7. The Divine Sister, Stageworks. Matthew McGee is the Bay area’s reigning comic (and cross-dresser), and as the Mother Superior of St. Veronica’s Convent and School, he couldn’t have been funnier. Charles Busch’s script brought us respectful parodies of every nun who ever crossed a stage or screen, and Karla Hartley’s direction was a hyper-campy tribute not only to the text but to McGee’s talent. Add Frank Chavez’s stunningly churchy set and you get an
unforgettable production.

8. Cat On A Hot Tin Roof, Tampa Repertory Theatre. The main story here was simmering Dahlia Legault as Maggie the Cat and rising star Nathan Jokela as alcoholic Brick in Tennessee Williams’s classic look at Mendacity and Mortality in the Mean Modern South. Can indefatigable Maggie get her contemptuous husband back to bed? Yes — if she can only find a 100-proof quid pro quo. Jim Wicker and Jeanne M. Adams provided talented support.

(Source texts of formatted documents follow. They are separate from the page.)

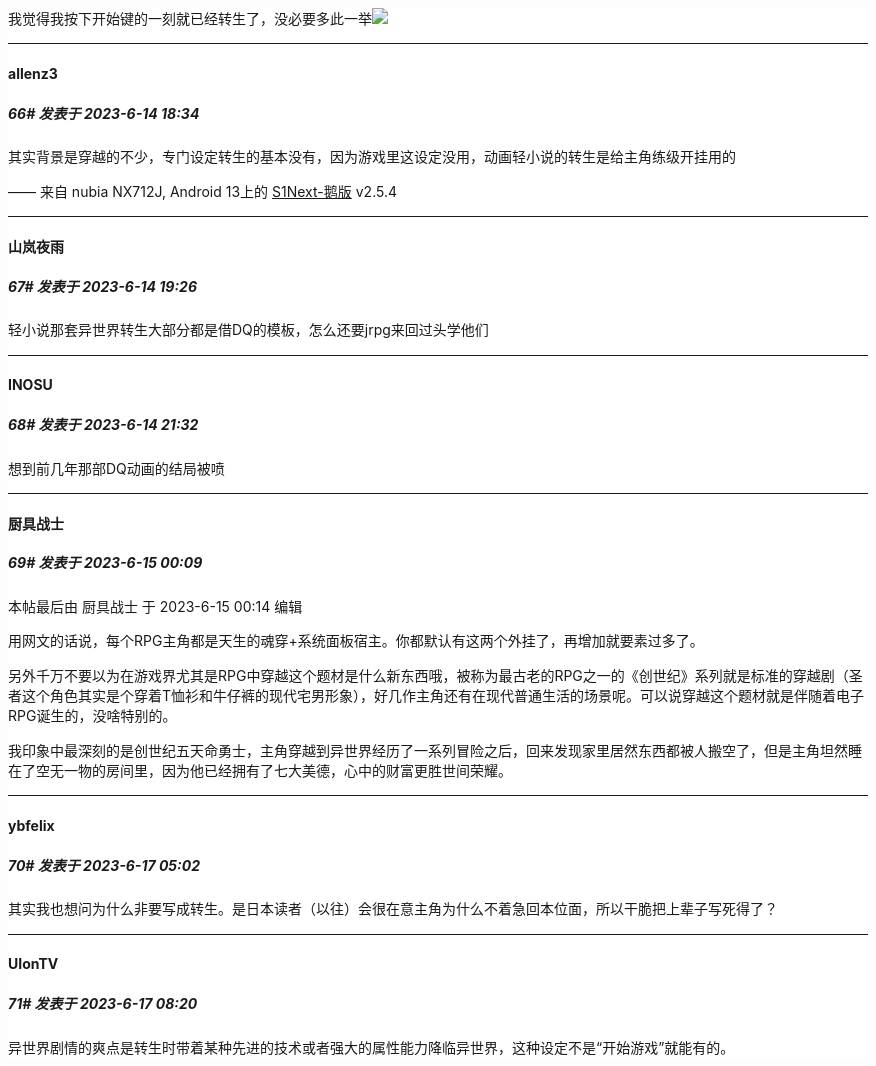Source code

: 我觉得我按下开始键的一刻就已经转生了，没必要多此一举<img src="https://static.saraba1st.com/image/smiley/face2017/067.png" referrerpolicy="no-referrer">


*****

####  allenz3  
##### 66#       发表于 2023-6-14 18:34

其实背景是穿越的不少，专门设定转生的基本没有，因为游戏里这设定没用，动画轻小说的转生是给主角练级开挂用的

—— 来自 nubia NX712J, Android 13上的 [S1Next-鹅版](https://github.com/ykrank/S1-Next/releases) v2.5.4


*****

####  山岚夜雨  
##### 67#       发表于 2023-6-14 19:26

轻小说那套异世界转生大部分都是借DQ的模板，怎么还要jrpg来回过头学他们


*****

####  INOSU  
##### 68#       发表于 2023-6-14 21:32

想到前几年那部DQ动画的结局被喷


*****

####  厨具战士  
##### 69#       发表于 2023-6-15 00:09

 本帖最后由 厨具战士 于 2023-6-15 00:14 编辑 

用网文的话说，每个RPG主角都是天生的魂穿+系统面板宿主。你都默认有这两个外挂了，再增加就要素过多了。

另外千万不要以为在游戏界尤其是RPG中穿越这个题材是什么新东西哦，被称为最古老的RPG之一的《创世纪》系列就是标准的穿越剧（圣者这个角色其实是个穿着T恤衫和牛仔裤的现代宅男形象），好几作主角还有在现代普通生活的场景呢。可以说穿越这个题材就是伴随着电子RPG诞生的，没啥特别的。

我印象中最深刻的是创世纪五天命勇士，主角穿越到异世界经历了一系列冒险之后，回来发现家里居然东西都被人搬空了，但是主角坦然睡在了空无一物的房间里，因为他已经拥有了七大美德，心中的财富更胜世间荣耀。


*****

####  ybfelix  
##### 70#       发表于 2023-6-17 05:02

其实我也想问为什么非要写成转生。是日本读者（以往）会很在意主角为什么不着急回本位面，所以干脆把上辈子写死得了？


*****

####  UIonTV  
##### 71#       发表于 2023-6-17 08:20

异世界剧情的爽点是转生时带着某种先进的技术或者强大的属性能力降临异世界，这种设定不是“开始游戏”就能有的。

9. The Mikado, freeFall Theatre. It was director Eric Davis’s bright idea to present this classic Gilbert and Sullivan romp with an all-male cast, and the gambit worked swimmingly. Glenn Gover and Patrick Ryan Sullivan were terrific playing male Ko-Ko and the title character, but so were Emanuel Carrero as everyone’s favorite girl Yum-Yum, and Matthew McGee as nightmare bride Katisha. G&S would have been proud.

10. Disenchanted!, Straz Center. The real point of this visit with famous Disney women was its protest against the ghettoization of female potential. So in this delightful musical (book, music, and lyrics by Dennis T. Glacino) we watched Snow White, Sleeping Beauty, Pocahontas and others explain why “Happily ever after can be a royal pain in the ass.” Can catchy music and intelligent lyrics get sexist Prince Charming off his pedestal? Yes they can: Disenchanted! was bold feminist theater.